Intelligent Cache Management for Reducing Memory System Waste

Thursday May 24, 2012
CIC 4th floor Panther Hollow
12:00 pm

Samira Khan (CS, UT San Antonio)

Abstract

Improvements in CMOS process technology have resulted in faster processors in each generation for the last several decades. The current trend is to increase core count to achieve higher throughput. However, this focus limits the performance of single-threaded workloads. At the same time, power constraints are limiting the number of transistors that can be active at a given time. We can no longer rely on improvements in process technology to speed up the processors. Thus, processor performance largely depends on microarchitectural improvement providing higher efficiency.

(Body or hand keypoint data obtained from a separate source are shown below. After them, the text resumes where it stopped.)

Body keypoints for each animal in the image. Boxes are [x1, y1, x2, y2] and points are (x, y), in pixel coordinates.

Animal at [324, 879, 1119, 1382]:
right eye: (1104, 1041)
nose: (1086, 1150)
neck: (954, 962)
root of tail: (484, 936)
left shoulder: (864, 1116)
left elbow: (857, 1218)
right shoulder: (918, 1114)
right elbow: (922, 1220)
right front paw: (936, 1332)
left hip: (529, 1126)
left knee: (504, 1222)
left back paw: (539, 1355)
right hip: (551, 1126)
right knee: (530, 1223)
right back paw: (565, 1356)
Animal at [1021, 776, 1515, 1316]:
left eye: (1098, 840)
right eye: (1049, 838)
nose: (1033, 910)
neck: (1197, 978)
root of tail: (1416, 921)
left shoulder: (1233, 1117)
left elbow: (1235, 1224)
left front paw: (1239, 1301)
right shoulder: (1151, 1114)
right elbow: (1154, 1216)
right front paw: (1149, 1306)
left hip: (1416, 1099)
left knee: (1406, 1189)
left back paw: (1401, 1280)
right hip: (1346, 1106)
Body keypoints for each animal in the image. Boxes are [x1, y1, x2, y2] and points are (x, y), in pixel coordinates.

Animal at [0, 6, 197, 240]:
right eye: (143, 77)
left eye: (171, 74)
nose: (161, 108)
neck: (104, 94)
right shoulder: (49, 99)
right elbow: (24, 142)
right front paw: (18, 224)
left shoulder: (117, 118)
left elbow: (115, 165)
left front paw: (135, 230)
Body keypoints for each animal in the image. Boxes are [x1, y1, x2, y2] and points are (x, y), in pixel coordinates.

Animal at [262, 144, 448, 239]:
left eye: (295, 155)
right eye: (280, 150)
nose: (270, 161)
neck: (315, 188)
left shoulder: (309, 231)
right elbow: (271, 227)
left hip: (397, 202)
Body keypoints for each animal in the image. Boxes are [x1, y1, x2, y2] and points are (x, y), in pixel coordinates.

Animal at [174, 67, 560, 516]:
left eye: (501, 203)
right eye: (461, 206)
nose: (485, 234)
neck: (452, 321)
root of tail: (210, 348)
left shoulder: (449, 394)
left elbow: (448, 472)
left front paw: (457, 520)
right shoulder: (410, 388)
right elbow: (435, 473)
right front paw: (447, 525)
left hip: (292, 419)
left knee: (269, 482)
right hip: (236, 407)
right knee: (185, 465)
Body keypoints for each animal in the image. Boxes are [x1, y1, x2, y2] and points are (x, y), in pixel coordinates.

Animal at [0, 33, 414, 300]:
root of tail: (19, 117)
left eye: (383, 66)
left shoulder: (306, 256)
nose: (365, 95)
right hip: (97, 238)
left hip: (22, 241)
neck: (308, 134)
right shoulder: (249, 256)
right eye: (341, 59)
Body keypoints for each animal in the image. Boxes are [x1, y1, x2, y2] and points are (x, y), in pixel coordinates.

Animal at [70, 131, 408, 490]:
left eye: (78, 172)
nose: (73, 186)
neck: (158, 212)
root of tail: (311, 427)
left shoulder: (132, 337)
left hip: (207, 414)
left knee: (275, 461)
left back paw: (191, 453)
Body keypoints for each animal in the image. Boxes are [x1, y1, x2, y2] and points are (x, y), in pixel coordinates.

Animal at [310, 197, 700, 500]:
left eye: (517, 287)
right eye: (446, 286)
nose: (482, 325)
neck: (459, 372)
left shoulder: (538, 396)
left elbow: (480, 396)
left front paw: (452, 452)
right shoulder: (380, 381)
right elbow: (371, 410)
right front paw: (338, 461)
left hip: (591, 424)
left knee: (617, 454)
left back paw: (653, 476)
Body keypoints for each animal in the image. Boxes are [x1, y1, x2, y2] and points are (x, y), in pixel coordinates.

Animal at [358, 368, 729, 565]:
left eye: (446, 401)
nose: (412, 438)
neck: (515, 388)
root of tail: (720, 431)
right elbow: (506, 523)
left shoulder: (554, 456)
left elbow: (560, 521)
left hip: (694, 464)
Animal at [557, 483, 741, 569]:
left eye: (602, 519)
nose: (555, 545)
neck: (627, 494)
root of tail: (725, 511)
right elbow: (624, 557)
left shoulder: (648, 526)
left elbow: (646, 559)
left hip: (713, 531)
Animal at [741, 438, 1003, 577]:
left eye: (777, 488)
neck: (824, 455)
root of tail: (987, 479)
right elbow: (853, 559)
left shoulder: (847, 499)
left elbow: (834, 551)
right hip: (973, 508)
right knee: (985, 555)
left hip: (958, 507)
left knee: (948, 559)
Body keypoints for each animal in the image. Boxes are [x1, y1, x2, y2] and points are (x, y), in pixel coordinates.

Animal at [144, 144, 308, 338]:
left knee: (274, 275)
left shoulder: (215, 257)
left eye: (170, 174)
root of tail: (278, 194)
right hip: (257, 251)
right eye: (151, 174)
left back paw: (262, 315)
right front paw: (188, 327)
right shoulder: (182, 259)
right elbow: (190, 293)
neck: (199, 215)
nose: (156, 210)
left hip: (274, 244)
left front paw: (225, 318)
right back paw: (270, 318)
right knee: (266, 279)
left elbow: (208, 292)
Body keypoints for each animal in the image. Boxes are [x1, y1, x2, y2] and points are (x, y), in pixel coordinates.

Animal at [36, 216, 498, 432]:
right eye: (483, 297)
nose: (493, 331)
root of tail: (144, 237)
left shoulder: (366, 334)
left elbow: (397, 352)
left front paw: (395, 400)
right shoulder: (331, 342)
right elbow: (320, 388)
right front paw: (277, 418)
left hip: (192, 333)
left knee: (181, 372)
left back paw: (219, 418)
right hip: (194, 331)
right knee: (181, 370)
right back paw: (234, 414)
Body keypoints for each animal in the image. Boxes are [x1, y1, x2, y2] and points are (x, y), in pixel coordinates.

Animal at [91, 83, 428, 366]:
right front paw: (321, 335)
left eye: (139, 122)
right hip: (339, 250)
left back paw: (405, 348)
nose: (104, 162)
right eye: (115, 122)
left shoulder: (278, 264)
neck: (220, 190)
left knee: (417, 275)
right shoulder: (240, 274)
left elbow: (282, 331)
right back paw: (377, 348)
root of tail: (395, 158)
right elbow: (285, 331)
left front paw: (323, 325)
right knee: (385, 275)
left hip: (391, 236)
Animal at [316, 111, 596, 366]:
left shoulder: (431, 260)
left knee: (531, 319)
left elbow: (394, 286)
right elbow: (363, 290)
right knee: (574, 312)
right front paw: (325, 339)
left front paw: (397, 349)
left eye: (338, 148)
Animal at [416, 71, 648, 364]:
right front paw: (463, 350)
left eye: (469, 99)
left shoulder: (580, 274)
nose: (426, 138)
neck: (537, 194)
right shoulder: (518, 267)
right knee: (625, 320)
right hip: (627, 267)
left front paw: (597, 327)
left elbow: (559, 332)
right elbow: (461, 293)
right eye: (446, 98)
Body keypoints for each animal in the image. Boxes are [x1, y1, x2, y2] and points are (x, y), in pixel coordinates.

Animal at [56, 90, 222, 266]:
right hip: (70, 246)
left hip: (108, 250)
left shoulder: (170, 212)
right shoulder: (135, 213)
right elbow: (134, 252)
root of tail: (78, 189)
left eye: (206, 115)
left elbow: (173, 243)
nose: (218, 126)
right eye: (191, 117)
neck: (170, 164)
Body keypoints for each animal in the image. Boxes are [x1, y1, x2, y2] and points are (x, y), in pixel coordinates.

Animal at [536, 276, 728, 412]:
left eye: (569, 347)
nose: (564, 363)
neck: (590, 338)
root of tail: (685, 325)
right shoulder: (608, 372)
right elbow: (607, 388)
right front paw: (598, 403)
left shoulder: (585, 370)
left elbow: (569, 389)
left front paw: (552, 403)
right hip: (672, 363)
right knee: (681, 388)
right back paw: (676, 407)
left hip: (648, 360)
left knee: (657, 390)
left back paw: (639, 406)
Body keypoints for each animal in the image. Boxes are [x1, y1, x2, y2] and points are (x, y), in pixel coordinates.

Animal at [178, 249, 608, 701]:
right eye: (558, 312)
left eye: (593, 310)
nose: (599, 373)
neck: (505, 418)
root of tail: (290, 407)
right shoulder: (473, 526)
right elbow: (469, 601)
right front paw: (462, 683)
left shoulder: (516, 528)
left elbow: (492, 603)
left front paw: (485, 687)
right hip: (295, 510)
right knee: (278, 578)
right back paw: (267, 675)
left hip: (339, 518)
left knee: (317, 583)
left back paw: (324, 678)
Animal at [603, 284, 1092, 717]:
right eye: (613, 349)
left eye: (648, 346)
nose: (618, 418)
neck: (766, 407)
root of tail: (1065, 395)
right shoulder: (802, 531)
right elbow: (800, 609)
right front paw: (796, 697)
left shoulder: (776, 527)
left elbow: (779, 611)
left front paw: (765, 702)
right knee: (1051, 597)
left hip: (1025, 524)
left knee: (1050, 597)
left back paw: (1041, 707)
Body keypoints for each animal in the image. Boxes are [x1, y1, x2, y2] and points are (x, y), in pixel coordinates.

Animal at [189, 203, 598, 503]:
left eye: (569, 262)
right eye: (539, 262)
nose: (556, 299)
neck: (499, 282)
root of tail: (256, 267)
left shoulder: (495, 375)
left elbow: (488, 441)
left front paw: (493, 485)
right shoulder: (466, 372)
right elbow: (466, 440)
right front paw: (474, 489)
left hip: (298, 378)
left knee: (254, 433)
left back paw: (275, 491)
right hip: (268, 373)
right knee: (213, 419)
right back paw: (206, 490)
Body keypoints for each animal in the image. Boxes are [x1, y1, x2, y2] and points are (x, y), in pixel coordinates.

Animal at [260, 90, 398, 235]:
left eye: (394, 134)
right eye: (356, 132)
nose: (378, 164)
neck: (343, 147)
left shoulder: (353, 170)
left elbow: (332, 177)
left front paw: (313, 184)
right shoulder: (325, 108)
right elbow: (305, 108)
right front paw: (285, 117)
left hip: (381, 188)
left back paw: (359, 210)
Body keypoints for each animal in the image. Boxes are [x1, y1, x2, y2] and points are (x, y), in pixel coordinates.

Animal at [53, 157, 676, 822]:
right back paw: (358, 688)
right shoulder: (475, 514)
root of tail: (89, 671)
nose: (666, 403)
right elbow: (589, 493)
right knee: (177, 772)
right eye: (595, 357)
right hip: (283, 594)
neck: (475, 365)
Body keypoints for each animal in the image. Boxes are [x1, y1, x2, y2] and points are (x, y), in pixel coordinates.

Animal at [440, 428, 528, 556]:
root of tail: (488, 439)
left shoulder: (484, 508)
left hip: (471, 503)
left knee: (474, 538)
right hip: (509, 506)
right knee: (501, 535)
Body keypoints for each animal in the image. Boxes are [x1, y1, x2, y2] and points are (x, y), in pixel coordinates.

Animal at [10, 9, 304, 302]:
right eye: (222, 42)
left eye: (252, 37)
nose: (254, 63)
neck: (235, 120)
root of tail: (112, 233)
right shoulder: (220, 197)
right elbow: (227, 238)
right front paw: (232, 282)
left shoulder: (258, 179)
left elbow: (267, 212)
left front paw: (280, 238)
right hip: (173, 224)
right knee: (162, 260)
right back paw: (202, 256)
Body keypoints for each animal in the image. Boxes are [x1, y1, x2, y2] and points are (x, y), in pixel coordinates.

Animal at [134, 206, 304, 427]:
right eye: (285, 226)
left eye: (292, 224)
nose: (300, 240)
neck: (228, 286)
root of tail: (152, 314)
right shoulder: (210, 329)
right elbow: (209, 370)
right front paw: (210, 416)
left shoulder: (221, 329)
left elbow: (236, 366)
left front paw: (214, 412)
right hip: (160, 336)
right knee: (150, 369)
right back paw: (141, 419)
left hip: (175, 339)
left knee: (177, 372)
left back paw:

In my work, I propose performance improvement by reducing inefficiencies in microarchitectural structures. Modern processor performance is quite sensitive to the last-level cache capacity and miss latency. My work reduces memory system waste while improving performance using the cache efficiently.

Bio

Samira Khan is a PhD candidate in the Department of Computer Science at the University of Texas at San Antonio. Her primary research interest lies in the general area of computer architecture, with particular emphasis on reducing inefficiencies of memory system in modern processors. She has earned her BS in Computer Science and Engineering from the Bangladesh University of Engineering and Technology (BUET).